*Instructions for the task:* From the text below about types of rapists, list every basic type into which the researchers sorted rapists.

*Reading text:*
*** Begin section ***
In our research, we reviewed case files, victim statements, police reports and court testimony, school reports and psychiatric evaluations, parole and probation records, and records of family and developmental history. After all the analysis, we broke rapists down into four basic types: the power-reassurance rapist, the exploitative rapist, the anger rapist, and the sadistic rapist. We also broke down the crime of rape into more than fifty subgroups. Over the years, different researchers have assigned their own labels to the typologies but the behavior is so consistent within each that the types should be recognizable regardless of what we call them. What do we mean by each of these types of offenders?

The Power-Reassurance Rapist
feels himself to be very inadequate, not the type with whom women would voluntarily become involved. So he compensates for these feelings of male inadequacy by forcing women to have sex with him. All the while, as the designation suggests, he is looking for reassurance of his own power and potency. This type has sometimes been referred to as the gentleman rapist, or even classified
as an “unselfish” rapist, in large part because his offenses, while traumatic, are usually less physically damaging to his victim than those of the other types of offenders. Although they certainly do not all behave this way, some may apologize during their assault or ask their victim if he’s hurting her—a question that serves his need for reassurance more than it expresses a genuine concern for her. The kind terms
gentleman
and
unselfish
therefore are really only applicable within the context of the full spectrum of rapist types out there.

This type tends to be a loner who fantasizes that his victim is actually enjoying the experience and might even fall in love with him as a result. He may even contact the victim after the attack and ask her to go out with him. Of course, the reality of the rape can’t live up to his fantasies: instead of winning over his reluctant lover, he’s terrorized, hurt, and angered an innocent person, and most rapists of this type will admit that they don’t enjoy the sex with their victims. The experience, then, will not satisfy his underlying obsession and he will have to try again with another woman.

Not surprisingly, victims of choice are generally about the same age or younger and usually of the same race as the perpetrator. If he dates at all, the women will be younger and less sophisticated than he; this is the only way he can feel equal. Because of his feelings of inadequacy, he gains control by surprise; he doesn’t have the self-confidence or skills to con his way into a victim’s apartment smoothly and is more likely to break in in the middle of the night, for example. When we delve into this type’s past, we generally see a history of various unusual or bizarre masturbatory fantasies and often voyeurism, exhibitionism, cross-dressing, and/or obscene phone calls. He frequents adult bookstores or movies and collects pornography.
If he has a specific sexual dysfunction, it is likely to involve premature ejaculation, which would be exhibited in consensual relationships he may have and which he would report as a problem (from his point of view only) in his rapes.

He probably prefers the night and operates within his own residential or work area—in other words, within a very prescribed comfort zone—and usually travels to the crime scene on foot. If he is a serial offender, this is particularly true of his first offenses. He uses a weapon of opportunity, often something he finds at the crime scene, his patterns of crime are generally consistent, and the entire act, from the time he overpowers his victim until the time he leaves, is relatively brief, sometimes as little as five or ten minutes. He won’t use profanity or try to demean or humiliate his victim to the extent that the other types will, but may require her to recite a “script” in which she praises his lovemaking or expresses desire for him.
*** End section ***
*Record extracts:*
*** Begin section ***
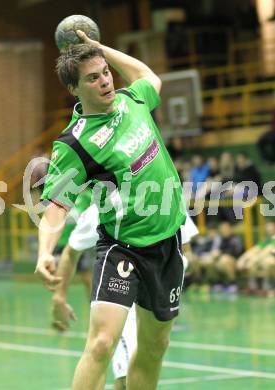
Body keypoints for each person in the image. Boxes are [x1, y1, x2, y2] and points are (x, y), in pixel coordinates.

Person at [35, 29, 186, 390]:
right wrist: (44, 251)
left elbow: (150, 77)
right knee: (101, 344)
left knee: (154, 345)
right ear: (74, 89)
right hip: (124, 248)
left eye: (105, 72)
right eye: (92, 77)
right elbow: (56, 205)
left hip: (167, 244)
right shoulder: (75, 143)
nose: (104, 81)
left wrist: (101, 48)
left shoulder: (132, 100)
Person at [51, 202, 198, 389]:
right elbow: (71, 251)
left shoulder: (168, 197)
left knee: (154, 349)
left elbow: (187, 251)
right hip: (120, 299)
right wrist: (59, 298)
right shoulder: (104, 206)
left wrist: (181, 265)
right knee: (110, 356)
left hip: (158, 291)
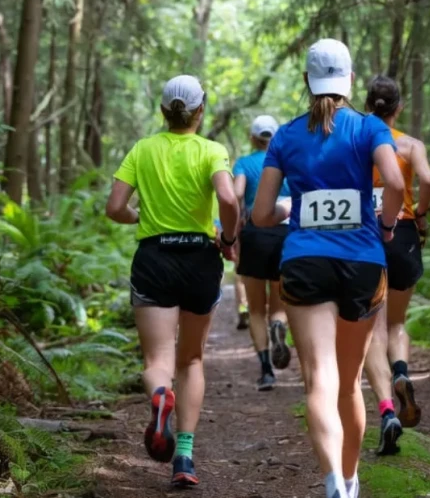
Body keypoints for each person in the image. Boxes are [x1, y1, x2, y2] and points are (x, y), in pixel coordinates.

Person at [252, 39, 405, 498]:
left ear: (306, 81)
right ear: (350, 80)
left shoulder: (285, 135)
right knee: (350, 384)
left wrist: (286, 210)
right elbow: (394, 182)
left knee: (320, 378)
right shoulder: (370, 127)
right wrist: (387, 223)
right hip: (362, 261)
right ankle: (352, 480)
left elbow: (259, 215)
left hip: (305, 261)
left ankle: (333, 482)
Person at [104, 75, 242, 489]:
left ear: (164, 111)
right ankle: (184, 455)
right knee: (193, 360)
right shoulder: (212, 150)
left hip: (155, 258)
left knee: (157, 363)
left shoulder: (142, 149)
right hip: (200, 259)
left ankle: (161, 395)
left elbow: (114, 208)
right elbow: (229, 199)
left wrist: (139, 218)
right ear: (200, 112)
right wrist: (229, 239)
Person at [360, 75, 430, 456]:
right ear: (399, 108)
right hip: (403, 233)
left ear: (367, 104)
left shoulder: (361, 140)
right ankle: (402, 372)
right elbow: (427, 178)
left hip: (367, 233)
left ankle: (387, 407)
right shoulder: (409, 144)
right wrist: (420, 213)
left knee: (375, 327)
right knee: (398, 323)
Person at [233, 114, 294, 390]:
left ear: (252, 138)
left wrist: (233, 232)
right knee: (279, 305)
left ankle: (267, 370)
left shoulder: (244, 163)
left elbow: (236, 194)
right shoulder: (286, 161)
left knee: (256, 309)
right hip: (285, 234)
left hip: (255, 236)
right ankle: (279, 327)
*** End section ***
*** Begin section ***
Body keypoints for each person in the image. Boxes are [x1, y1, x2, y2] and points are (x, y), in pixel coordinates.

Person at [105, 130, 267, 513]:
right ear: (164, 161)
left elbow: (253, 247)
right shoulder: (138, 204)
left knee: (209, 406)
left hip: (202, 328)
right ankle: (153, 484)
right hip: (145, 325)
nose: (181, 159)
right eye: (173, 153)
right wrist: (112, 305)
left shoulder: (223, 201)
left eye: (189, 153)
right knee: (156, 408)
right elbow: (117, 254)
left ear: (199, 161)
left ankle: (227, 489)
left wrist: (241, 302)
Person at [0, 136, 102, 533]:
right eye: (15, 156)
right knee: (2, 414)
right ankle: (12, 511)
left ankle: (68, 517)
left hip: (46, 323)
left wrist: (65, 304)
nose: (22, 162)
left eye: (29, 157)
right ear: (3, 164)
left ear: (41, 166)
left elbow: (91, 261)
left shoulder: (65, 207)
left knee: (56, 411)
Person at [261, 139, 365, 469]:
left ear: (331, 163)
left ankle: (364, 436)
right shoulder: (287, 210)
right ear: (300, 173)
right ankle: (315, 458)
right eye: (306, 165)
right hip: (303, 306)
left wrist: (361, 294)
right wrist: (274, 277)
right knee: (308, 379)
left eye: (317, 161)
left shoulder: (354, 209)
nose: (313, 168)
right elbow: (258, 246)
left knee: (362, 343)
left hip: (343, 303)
*** End section ***
*Response:*
- The power-reassurance rapist
- The exploitative rapist
- The anger rapist
- The sadistic rapist